Directions for this task:
Output every line of the listing below as one numbered list, leaving out any blank lines.

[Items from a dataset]
================================
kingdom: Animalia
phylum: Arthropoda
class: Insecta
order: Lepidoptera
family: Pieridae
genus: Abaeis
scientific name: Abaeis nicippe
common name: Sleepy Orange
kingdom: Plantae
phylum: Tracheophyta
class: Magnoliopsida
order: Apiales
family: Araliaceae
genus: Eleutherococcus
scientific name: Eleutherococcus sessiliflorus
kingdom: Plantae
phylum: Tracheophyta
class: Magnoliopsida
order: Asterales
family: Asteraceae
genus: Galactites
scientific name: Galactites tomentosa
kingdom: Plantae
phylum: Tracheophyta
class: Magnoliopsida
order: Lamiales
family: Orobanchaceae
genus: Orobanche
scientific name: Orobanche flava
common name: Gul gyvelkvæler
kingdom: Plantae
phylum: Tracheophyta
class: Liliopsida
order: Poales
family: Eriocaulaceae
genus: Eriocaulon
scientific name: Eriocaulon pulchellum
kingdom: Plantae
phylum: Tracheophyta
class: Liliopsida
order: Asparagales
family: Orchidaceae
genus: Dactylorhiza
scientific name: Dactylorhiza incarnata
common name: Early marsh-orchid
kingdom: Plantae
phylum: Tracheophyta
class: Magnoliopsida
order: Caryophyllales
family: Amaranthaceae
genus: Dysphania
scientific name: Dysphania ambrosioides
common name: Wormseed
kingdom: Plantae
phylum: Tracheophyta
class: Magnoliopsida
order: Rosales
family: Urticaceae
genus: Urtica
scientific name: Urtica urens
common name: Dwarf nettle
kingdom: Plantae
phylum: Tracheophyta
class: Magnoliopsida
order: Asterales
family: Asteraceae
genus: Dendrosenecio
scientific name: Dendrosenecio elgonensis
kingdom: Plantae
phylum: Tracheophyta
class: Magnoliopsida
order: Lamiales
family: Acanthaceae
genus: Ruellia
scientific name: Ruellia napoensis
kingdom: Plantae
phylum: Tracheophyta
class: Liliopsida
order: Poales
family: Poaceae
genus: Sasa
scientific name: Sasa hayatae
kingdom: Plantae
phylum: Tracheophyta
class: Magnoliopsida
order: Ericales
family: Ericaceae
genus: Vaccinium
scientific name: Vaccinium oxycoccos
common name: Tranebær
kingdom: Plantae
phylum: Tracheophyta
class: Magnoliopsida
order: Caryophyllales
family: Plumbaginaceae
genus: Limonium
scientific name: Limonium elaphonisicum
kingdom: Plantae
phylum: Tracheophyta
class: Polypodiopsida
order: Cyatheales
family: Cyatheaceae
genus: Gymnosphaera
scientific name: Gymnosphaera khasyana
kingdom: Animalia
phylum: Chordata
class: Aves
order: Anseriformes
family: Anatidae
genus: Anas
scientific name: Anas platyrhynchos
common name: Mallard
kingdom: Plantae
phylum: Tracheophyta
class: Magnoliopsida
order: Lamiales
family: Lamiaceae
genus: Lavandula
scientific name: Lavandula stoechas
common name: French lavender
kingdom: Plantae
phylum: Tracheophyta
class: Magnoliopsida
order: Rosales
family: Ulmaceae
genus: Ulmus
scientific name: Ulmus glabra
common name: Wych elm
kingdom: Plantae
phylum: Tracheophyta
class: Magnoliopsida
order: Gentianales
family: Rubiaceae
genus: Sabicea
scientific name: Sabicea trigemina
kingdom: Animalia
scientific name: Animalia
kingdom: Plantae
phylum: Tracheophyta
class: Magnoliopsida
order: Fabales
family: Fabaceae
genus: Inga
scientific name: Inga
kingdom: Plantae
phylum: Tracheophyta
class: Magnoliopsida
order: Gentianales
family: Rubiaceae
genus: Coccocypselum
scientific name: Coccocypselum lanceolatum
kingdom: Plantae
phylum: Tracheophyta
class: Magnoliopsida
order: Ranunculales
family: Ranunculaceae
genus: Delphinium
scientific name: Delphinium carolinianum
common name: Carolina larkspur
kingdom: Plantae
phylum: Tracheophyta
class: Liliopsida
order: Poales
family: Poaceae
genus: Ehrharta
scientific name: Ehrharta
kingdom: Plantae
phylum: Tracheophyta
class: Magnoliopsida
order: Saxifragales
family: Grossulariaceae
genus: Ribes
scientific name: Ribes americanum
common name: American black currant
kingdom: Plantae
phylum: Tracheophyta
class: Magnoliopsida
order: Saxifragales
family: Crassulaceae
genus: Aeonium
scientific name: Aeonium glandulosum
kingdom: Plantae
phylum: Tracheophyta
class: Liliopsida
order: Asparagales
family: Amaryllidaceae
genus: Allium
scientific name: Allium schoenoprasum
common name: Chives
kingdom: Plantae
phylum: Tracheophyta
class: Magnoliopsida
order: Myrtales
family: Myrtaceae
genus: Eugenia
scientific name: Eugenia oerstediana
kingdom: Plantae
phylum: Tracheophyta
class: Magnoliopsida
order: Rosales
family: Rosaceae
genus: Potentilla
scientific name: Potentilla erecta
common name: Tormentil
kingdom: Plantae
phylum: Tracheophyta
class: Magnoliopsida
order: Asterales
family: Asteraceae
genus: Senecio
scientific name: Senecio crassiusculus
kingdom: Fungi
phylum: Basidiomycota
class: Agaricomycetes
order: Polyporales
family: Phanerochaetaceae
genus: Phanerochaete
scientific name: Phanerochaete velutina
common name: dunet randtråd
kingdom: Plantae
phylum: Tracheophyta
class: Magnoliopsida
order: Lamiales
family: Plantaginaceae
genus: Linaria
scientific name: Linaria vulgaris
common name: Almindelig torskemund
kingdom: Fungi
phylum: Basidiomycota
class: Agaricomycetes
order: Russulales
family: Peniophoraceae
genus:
================================
Result of the exercise:
1. kingdom: Animalia
2. phylum: Arthropoda
3. class: Insecta
4. order: Lepidoptera
5. family: Pieridae
6. genus: Abaeis
7. scientific name: Abaeis nicippe
8. common name: Sleepy Orange
9. kingdom: Plantae
10. phylum: Tracheophyta
11. class: Magnoliopsida
12. order: Apiales
13. family: Araliaceae
14. genus: Eleutherococcus
15. scientific name: Eleutherococcus sessiliflorus
16. kingdom: Plantae
17. phylum: Tracheophyta
18. class: Magnoliopsida
19. order: Asterales
20. family: Asteraceae
21. genus: Galactites
22. scientific name: Galactites tomentosa
23. kingdom: Plantae
24. phylum: Tracheophyta
25. class: Magnoliopsida
26. order: Lamiales
27. family: Orobanchaceae
28. genus: Orobanche
29. scientific name: Orobanche flava
30. common name: Gul gyvelkvæler
31. kingdom: Plantae
32. phylum: Tracheophyta
33. class: Liliopsida
34. order: Poales
35. family: Eriocaulaceae
36. genus: Eriocaulon
37. scientific name: Eriocaulon pulchellum
38. kingdom: Plantae
39. phylum: Tracheophyta
40. class: Liliopsida
41. order: Asparagales
42. family: Orchidaceae
43. genus: Dactylorhiza
44. scientific name: Dactylorhiza incarnata
45. common name: Early marsh-orchid
46. kingdom: Plantae
47. phylum: Tracheophyta
48. class: Magnoliopsida
49. order: Caryophyllales
50. family: Amaranthaceae
51. genus: Dysphania
52. scientific name: Dysphania ambrosioides
53. common name: Wormseed
54. kingdom: Plantae
55. phylum: Tracheophyta
56. class: Magnoliopsida
57. order: Rosales
58. family: Urticaceae
59. genus: Urtica
60. scientific name: Urtica urens
61. common name: Dwarf nettle
62. kingdom: Plantae
63. phylum: Tracheophyta
64. class: Magnoliopsida
65. order: Asterales
66. family: Asteraceae
67. genus: Dendrosenecio
68. scientific name: Dendrosenecio elgonensis
69. kingdom: Plantae
70. phylum: Tracheophyta
71. class: Magnoliopsida
72. order: Lamiales
73. family: Acanthaceae
74. genus: Ruellia
75. scientific name: Ruellia napoensis
76. kingdom: Plantae
77. phylum: Tracheophyta
78. class: Liliopsida
79. order: Poales
80. family: Poaceae
81. genus: Sasa
82. scientific name: Sasa hayatae
83. kingdom: Plantae
84. phylum: Tracheophyta
85. class: Magnoliopsida
86. order: Ericales
87. family: Ericaceae
88. genus: Vaccinium
89. scientific name: Vaccinium oxycoccos
90. common name: Tranebær
91. kingdom: Plantae
92. phylum: Tracheophyta
93. class: Magnoliopsida
94. order: Caryophyllales
95. family: Plumbaginaceae
96. genus: Limonium
97. scientific name: Limonium elaphonisicum
98. kingdom: Plantae
99. phylum: Tracheophyta
100. class: Polypodiopsida
101. order: Cyatheales
102. family: Cyatheaceae
103. genus: Gymnosphaera
104. scientific name: Gymnosphaera khasyana
105. kingdom: Animalia
106. phylum: Chordata
107. class: Aves
108. order: Anseriformes
109. family: Anatidae
110. genus: Anas
111. scientific name: Anas platyrhynchos
112. common name: Mallard
113. kingdom: Plantae
114. phylum: Tracheophyta
115. class: Magnoliopsida
116. order: Lamiales
117. family: Lamiaceae
118. genus: Lavandula
119. scientific name: Lavandula stoechas
120. common name: French lavender
121. kingdom: Plantae
122. phylum: Tracheophyta
123. class: Magnoliopsida
124. order: Rosales
125. family: Ulmaceae
126. genus: Ulmus
127. scientific name: Ulmus glabra
128. common name: Wych elm
129. kingdom: Plantae
130. phylum: Tracheophyta
131. class: Magnoliopsida
132. order: Gentianales
133. family: Rubiaceae
134. genus: Sabicea
135. scientific name: Sabicea trigemina
136. kingdom: Animalia
137. scientific name: Animalia
138. kingdom: Plantae
139. phylum: Tracheophyta
140. class: Magnoliopsida
141. order: Fabales
142. family: Fabaceae
143. genus: Inga
144. scientific name: Inga
145. kingdom: Plantae
146. phylum: Tracheophyta
147. class: Magnoliopsida
148. order: Gentianales
149. family: Rubiaceae
150. genus: Coccocypselum
151. scientific name: Coccocypselum lanceolatum
152. kingdom: Plantae
153. phylum: Tracheophyta
154. class: Magnoliopsida
155. order: Ranunculales
156. family: Ranunculaceae
157. genus: Delphinium
158. scientific name: Delphinium carolinianum
159. common name: Carolina larkspur
160. kingdom: Plantae
161. phylum: Tracheophyta
162. class: Liliopsida
163. order: Poales
164. family: Poaceae
165. genus: Ehrharta
166. scientific name: Ehrharta
167. kingdom: Plantae
168. phylum: Tracheophyta
169. class: Magnoliopsida
170. order: Saxifragales
171. family: Grossulariaceae
172. genus: Ribes
173. scientific name: Ribes americanum
174. common name: American black currant
175. kingdom: Plantae
176. phylum: Tracheophyta
177. class: Magnoliopsida
178. order: Saxifragales
179. family: Crassulaceae
180. genus: Aeonium
181. scientific name: Aeonium glandulosum
182. kingdom: Plantae
183. phylum: Tracheophyta
184. class: Liliopsida
185. order: Asparagales
186. family: Amaryllidaceae
187. genus: Allium
188. scientific name: Allium schoenoprasum
189. common name: Chives
190. kingdom: Plantae
191. phylum: Tracheophyta
192. class: Magnoliopsida
193. order: Myrtales
194. family: Myrtaceae
195. genus: Eugenia
196. scientific name: Eugenia oerstediana
197. kingdom: Plantae
198. phylum: Tracheophyta
199. class: Magnoliopsida
200. order: Rosales
201. family: Rosaceae
202. genus: Potentilla
203. scientific name: Potentilla erecta
204. common name: Tormentil
205. kingdom: Plantae
206. phylum: Tracheophyta
207. class: Magnoliopsida
208. order: Asterales
209. family: Asteraceae
210. genus: Senecio
211. scientific name: Senecio crassiusculus
212. kingdom: Fungi
213. phylum: Basidiomycota
214. class: Agaricomycetes
215. order: Polyporales
216. family: Phanerochaetaceae
217. genus: Phanerochaete
218. scientific name: Phanerochaete velutina
219. common name: dunet randtråd
220. kingdom: Plantae
221. phylum: Tracheophyta
222. class: Magnoliopsida
223. order: Lamiales
224. family: Plantaginaceae
225. genus: Linaria
226. scientific name: Linaria vulgaris
227. common name: Almindelig torskemund
228. kingdom: Fungi
229. phylum: Basidiomycota
230. class: Agaricomycetes
231. order: Russulales
232. family: Peniophoraceae
233. genus:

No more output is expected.